» **Task to carry out**
Quote every line of the entries below word for word, leaving out the pictures.
** START OF Record set **
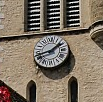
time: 1:42
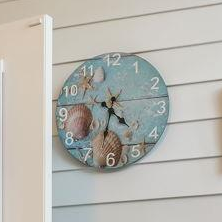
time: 4:32
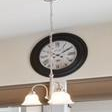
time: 4:09
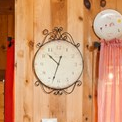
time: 10:33
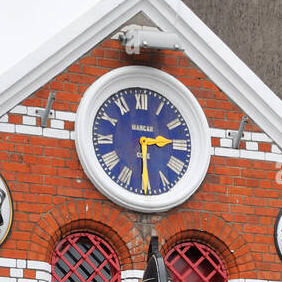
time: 2:29
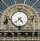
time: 4:38
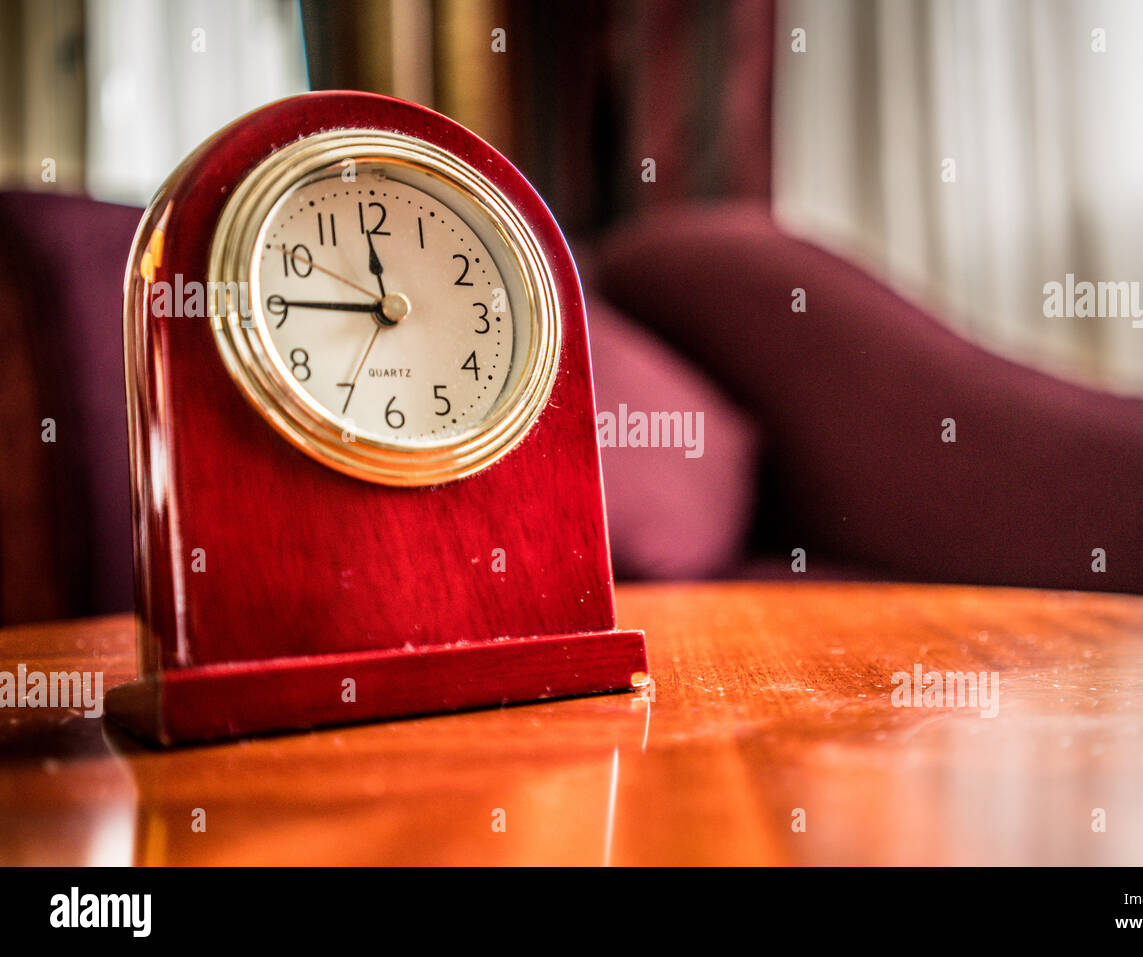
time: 11:45
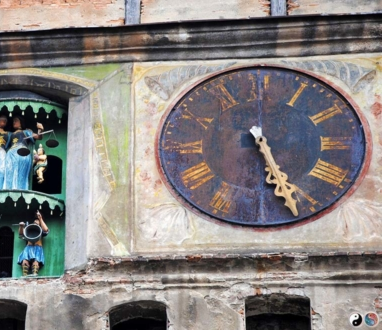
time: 5:26
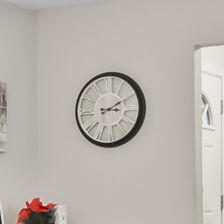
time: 3:10
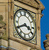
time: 3:40
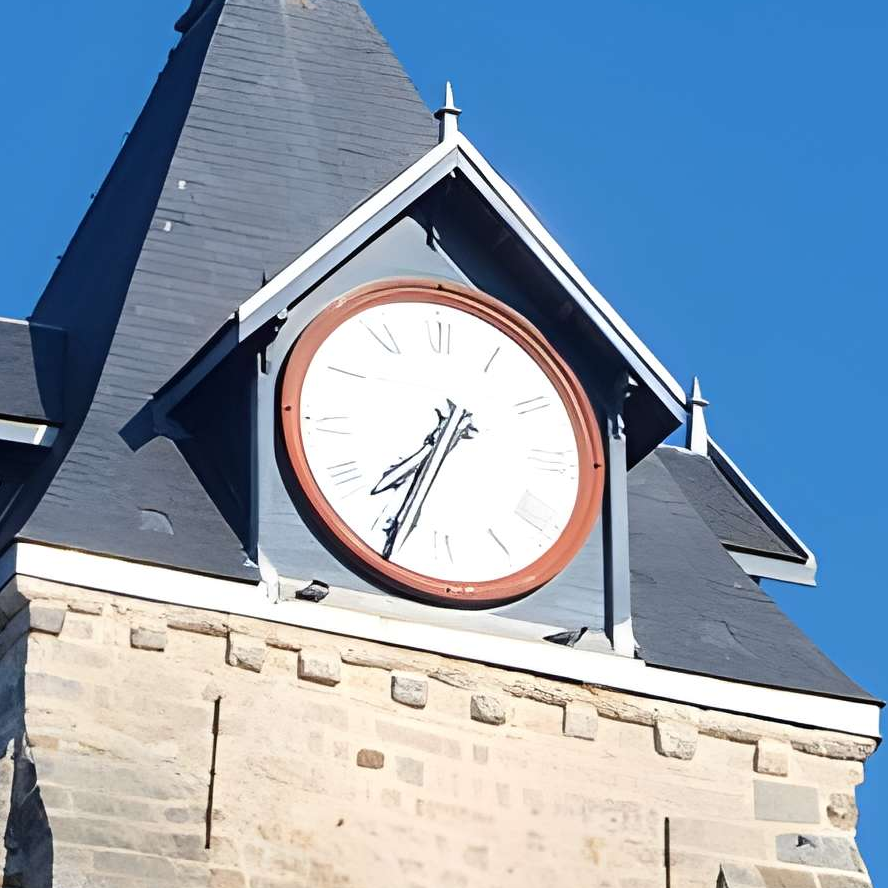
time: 7:34
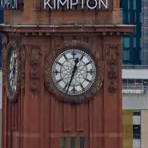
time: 12:33
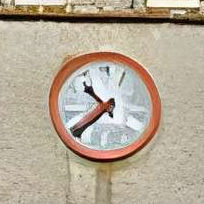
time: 10:38
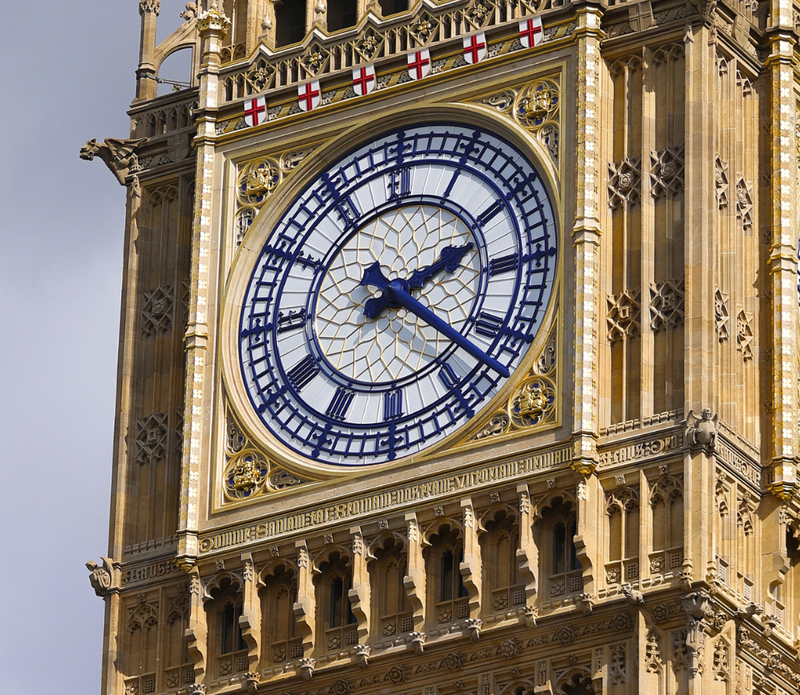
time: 2:21
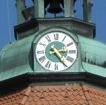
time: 3:24
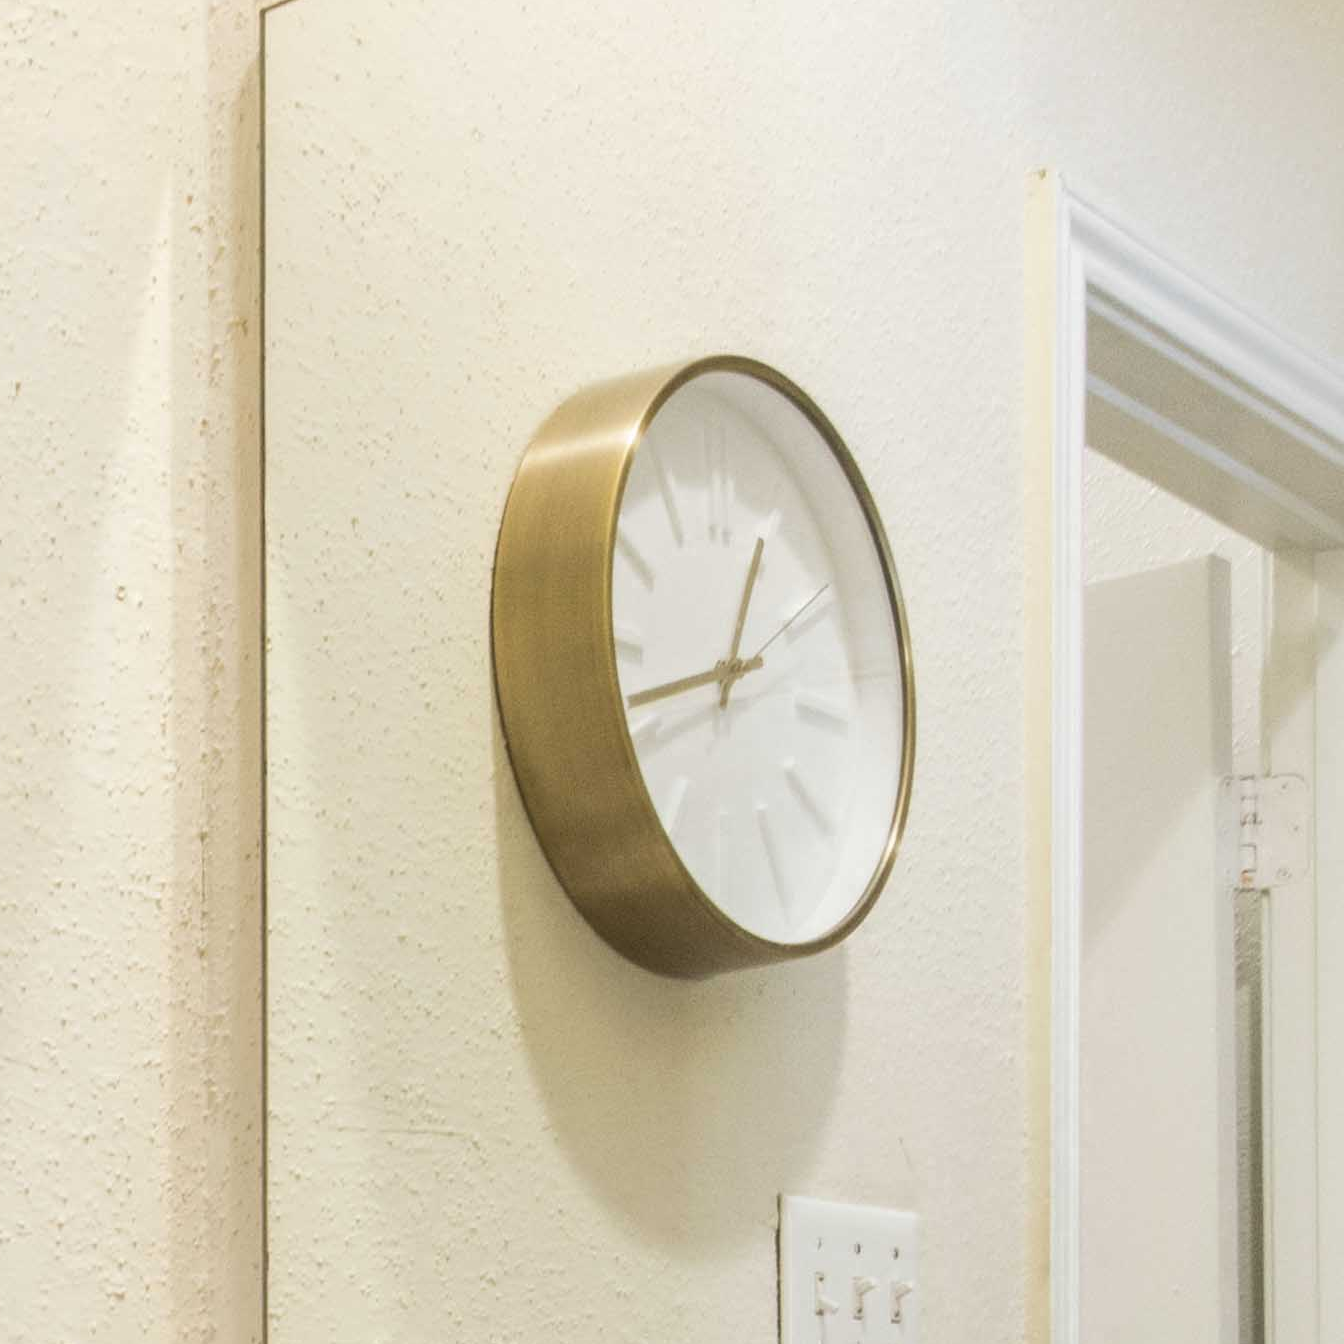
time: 12:42
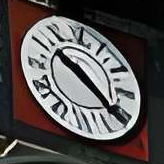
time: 10:21
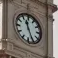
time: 11:25
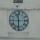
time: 11:30
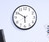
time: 5:50
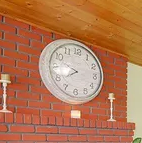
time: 7:48
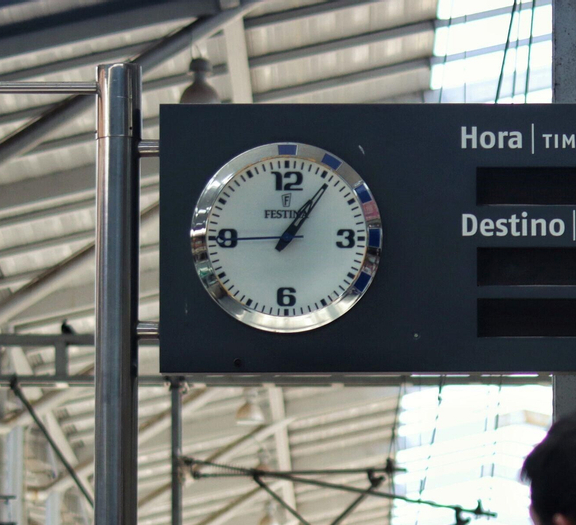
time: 1:06
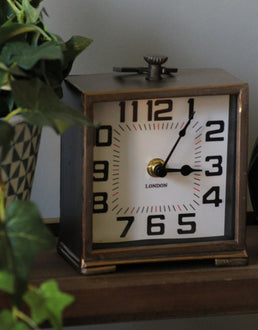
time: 3:05
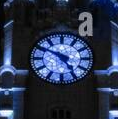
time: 4:50
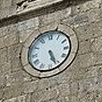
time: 5:26
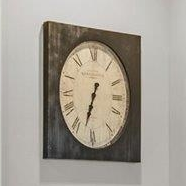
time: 6:32
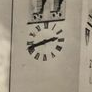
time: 2:42
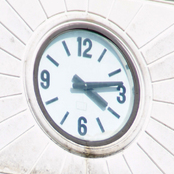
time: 4:13
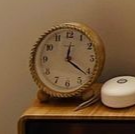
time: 12:21
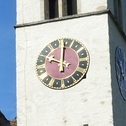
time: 9:59
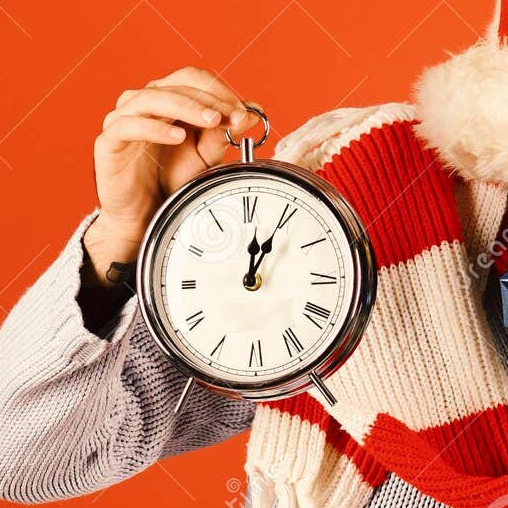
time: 12:04
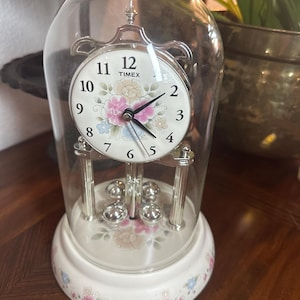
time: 4:09
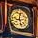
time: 12:28
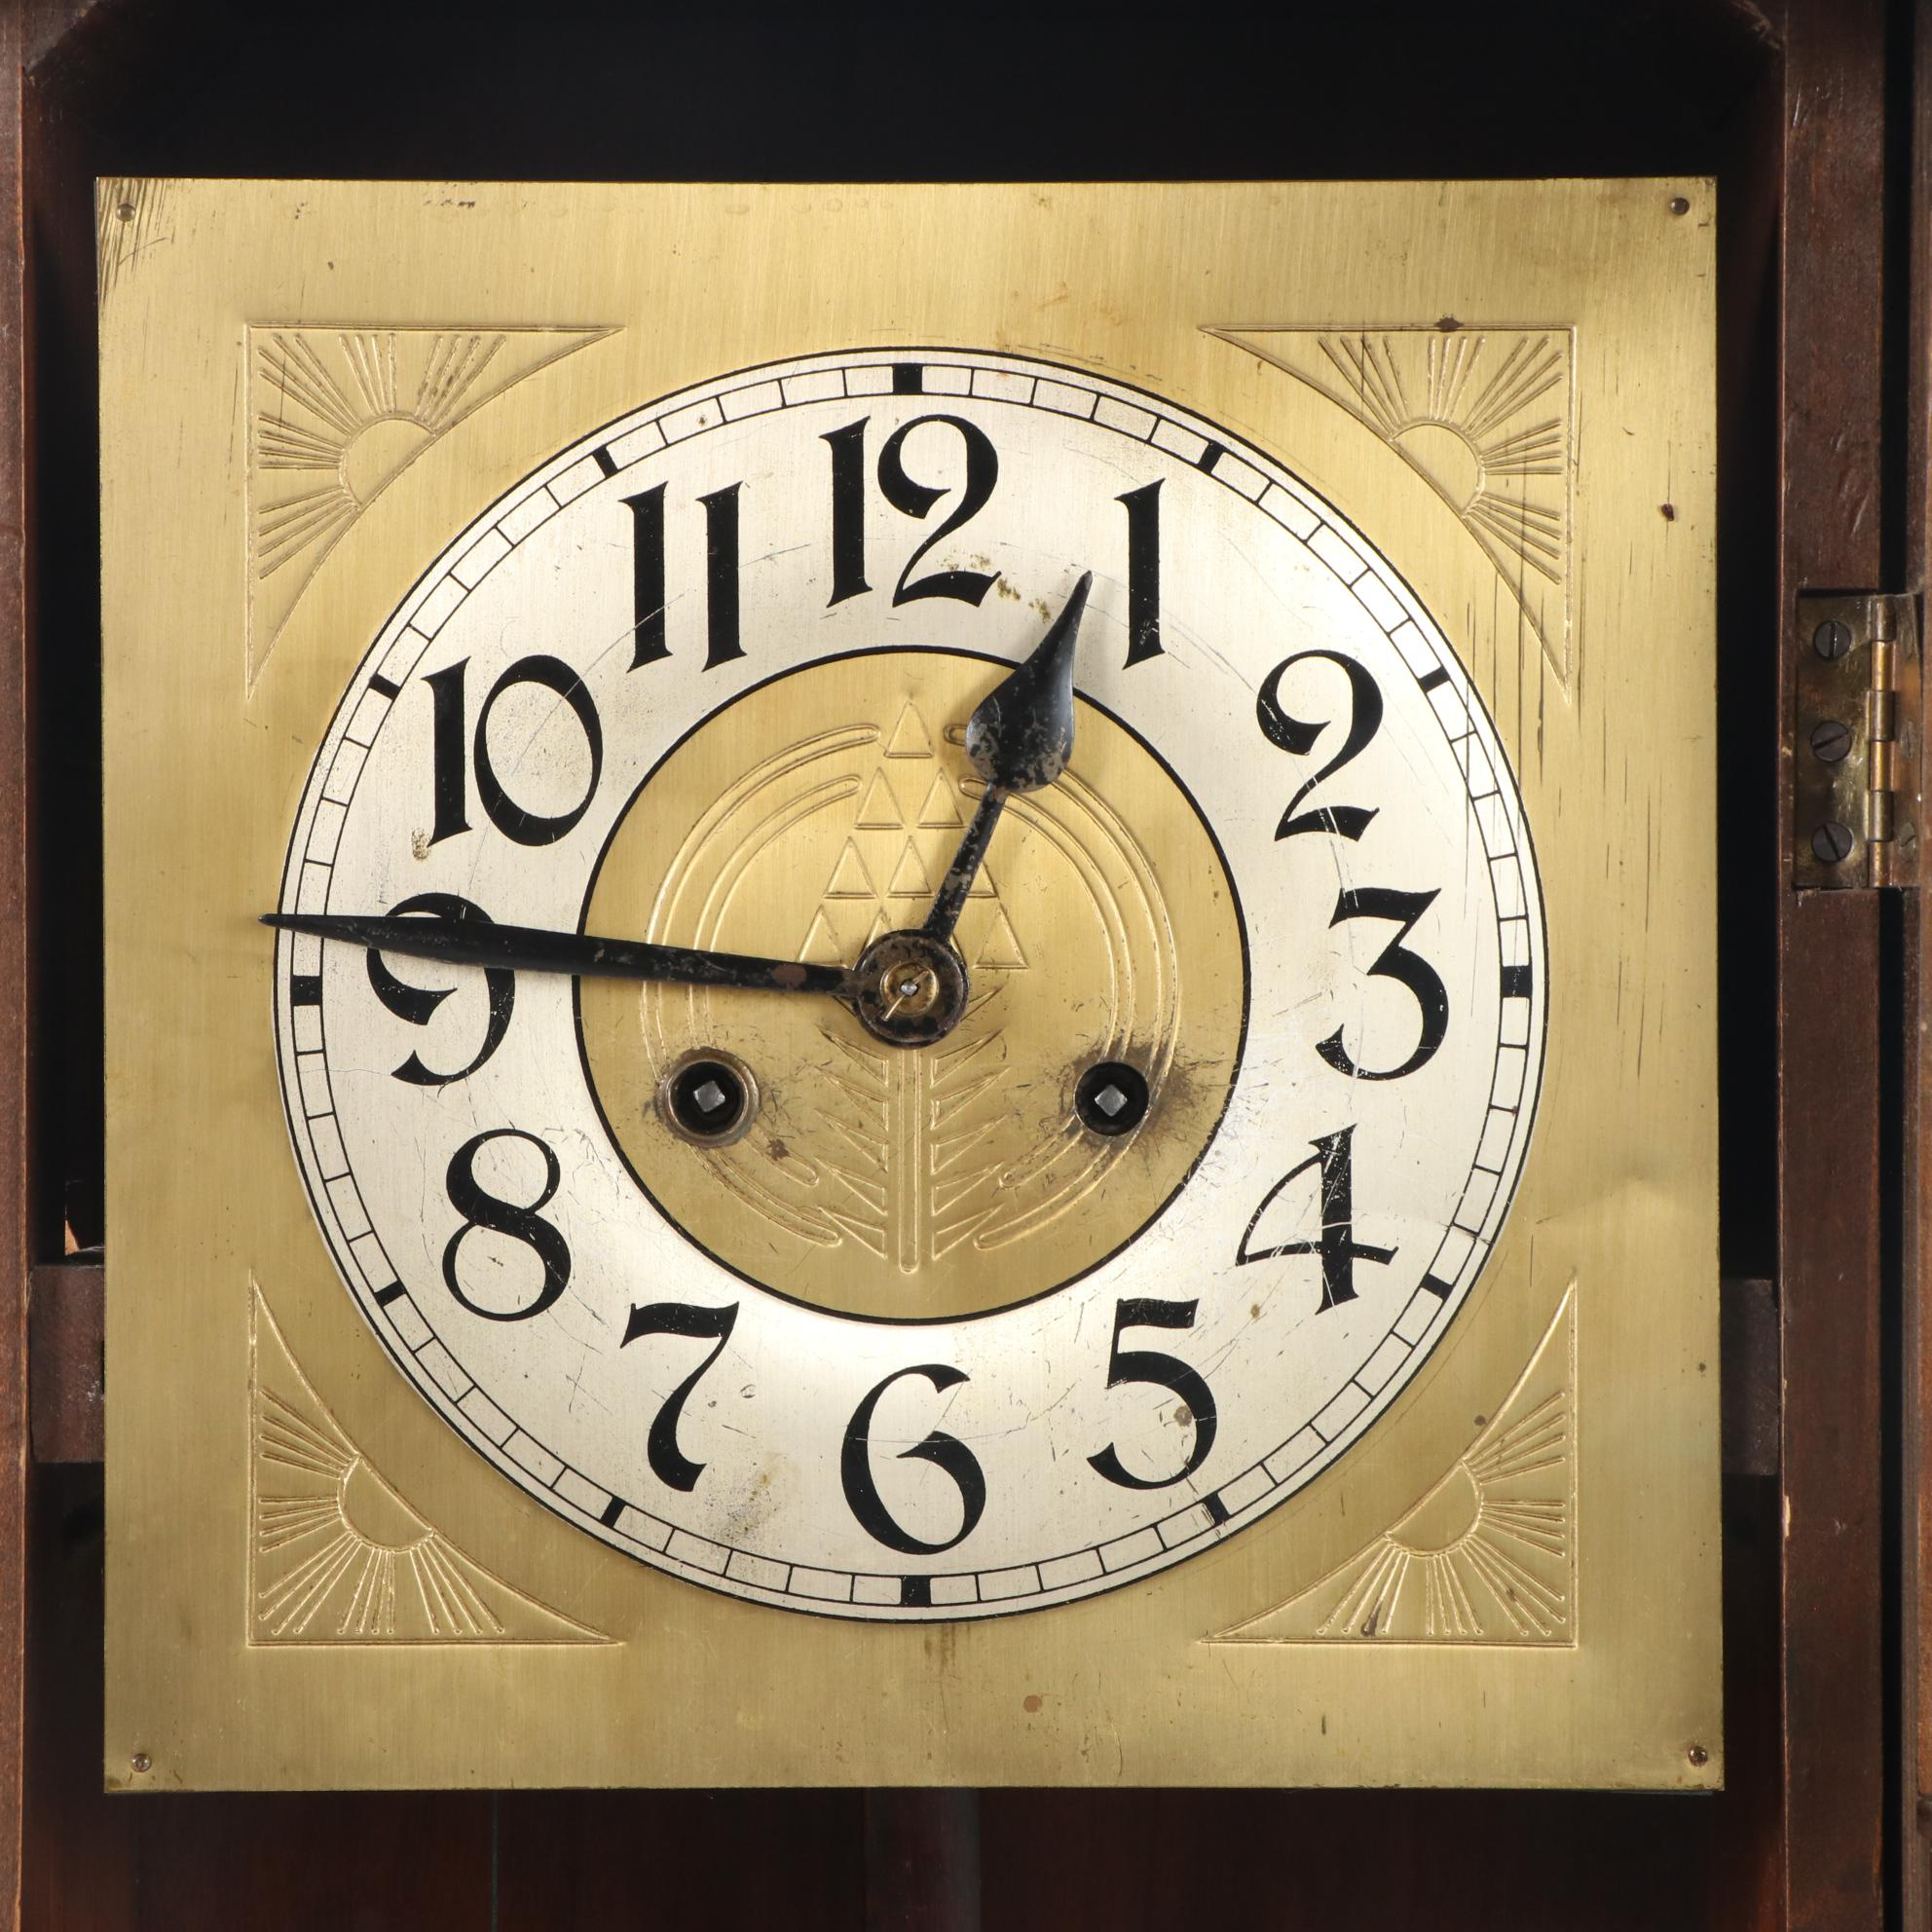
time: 12:46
** END OF Record set **
» **Final answer**
time: 1:42
time: 4:32
time: 4:09
time: 10:33
time: 2:29
time: 4:38
time: 11:45
time: 5:26
time: 3:10
time: 3:40
time: 7:34
time: 12:33
time: 10:38
time: 2:21
time: 3:24
time: 12:42
time: 10:21
time: 11:25
time: 11:30
time: 5:50
time: 7:48
time: 1:06
time: 3:05
time: 4:50
time: 5:26
time: 6:32
time: 2:42
time: 4:13
time: 12:21
time: 9:59
time: 12:04
time: 4:09
time: 12:28
time: 12:46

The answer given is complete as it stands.